A 19 anni avvelena i genitori. Padre ucciso, madre grave

Arrestato il giovane, ha problemi psichici. Nelle penne al salmone messo nitrito di sodio ordinato su internet

A 19 anni avvelena i genitori. Padre ucciso, madre grave

«Aiuto, mio figlio vuole ammazzarmi. Ci ha avvelenato». La telefonata arriva ai carabinieri all'ora di cena da un appartamento in via Costituzione a Ceretolo di Casalecchio di Reno, nel Bolognese. Sono passate da poco le 21, dall'altro capo del filo una donna disperata: urla di essere stata aggredita e avvelenata dal figlio. Accanto a lei, 56 anni, c'è il suo compagno, 57 anni, che però non può parlare. È a terra, agonizzante. Si è sentito male dopo aver mangiato le pennette al salmone cucinate poco prima dal 19enne di cui è il patrigno. Il giovane, in cura per problemi psichici, ha «corretto» il piatto con una sostanza tossica che ha avuto un effetto immediato sull'uomo e sulla donna: lei, resasi conto di un «sapore strano», si è fermata in tempo salvandosi la vita; lui invece non si è accorto di nulla e ha consumato tutto il piatto di pasta. Dopo pochi minuti l'uomo crolla mentre la donna è colta da forti crampi allo stomaco. Chiede spiegazioni al figlio. Lui farfuglia qualcosa. Poi tenta di strangolarla. La madre riesce a divincolarsi e chiama i carabinieri. Al loro arrivo i militari intravvedono il ragazzo in fuga scalzo con le scarpe in mano, entrano in casa e chiamano un'ambulanza.

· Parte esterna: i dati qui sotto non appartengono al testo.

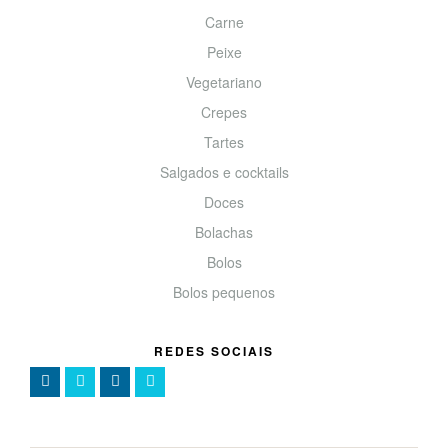
Carne
Peixe
Vegetariano
Crepes
Tartes
Salgados e cocktails
Doces
Bolachas
Bolos
Bolos pequenos
REDES SOCIAIS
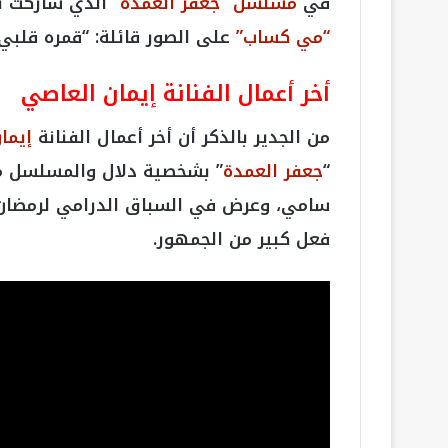
في
مسلسل “جعفر العمدة”
الذي شاركت به في 
“مي كساب”
على الصور قائلة: “قمره قلبي”
أخر أعمال الفنانة إيمان العاصي
من الجدير بالذكر أن أخر أعمال الفنانة
إيما
“
جعفر العمدة
” بشخصية دلال والمسلسل م
فعل كبير من الجمهور.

L'uomo, già gravissimo, muore poco dopo all'ospedale Maggiore di Bologna; la donna, ricoverata in rianimazione, non è in pericolo di vita. Intanto parte la caccia al giovane. La ricerca dura poco: il 19enne si è rifugiato a Bologna in casa dei nonni. Lì i carabinieri lo trovano accovacciato in un angolo, incapace di spiegare i motivi del doppio avvelenamento e dell'aggressione alla mamma. Non oppone resistenza e si fa ammanettare. Per gli inquirenti che lo hanno arrestato con l'accusa di omicidio volontario non ha agito d'impulso, ma pianificato con cura il progetto criminale, acquistando giorni prima su Internet la sostanza tossica (nitrito di sodio) diluita poi nella pasta. Il movente resta incerto, ma probabilmente va ricercato in un mix di concause che spaziano dalla fragilità mentale all'astio (immotivato) covato nei riguardi della madre e del patrigno. Il giovane non ha confessato e oggi, assistito da uno psicologo, sarà interrogato dal pm. In passato aveva tentato più volte il suicidio, i genitori erano divisi da tempo e il ragazzo non lavorava né studiava. La mamma si era rifatta una vita con un nuovo compagno, ma questa relazione non era stata accettata dal 19enne.

I momenti drammatici dell'altra sera nel racconto dei vicini: «Abbiamo visto quella povera donna aprire la finestra del terzo piano e chiedere aiuto. Gridava: Ci ha avvelenato, ha ucciso il mio compagno». La stessa frase ripetuta qualche attimo prima ai carabinieri; ai quali nel frattempo giunge anche l'allarme di altri testimoni che descrivono «una donna in stato confusionale allontanarsi di casa». Non è l'unica persona a essere vista «sotto choc» scappare dall'appartamento: c'è anche lui, il presunto avvelenatore dei genitori. I carabinieri fanno appena in tempo a intravederlo in fuga, ma non riescono subito a bloccarlo. Del resto devono prima soccorrere la donna e tentare di rianimare l'uomo.

Quando arriva l'ambulanza, i militari sono liberi di concentrarsi sul fuggitivo che, dopo essersi disfatto del telefonino, viene due ore dopo localizzato a casa dei nonni, a Bologna. Dalla sua bocca esce solo una frase: «Voglio costituirmi». Poi più nulla. Solo silenzio. Ma forse più eloquente di una confessione.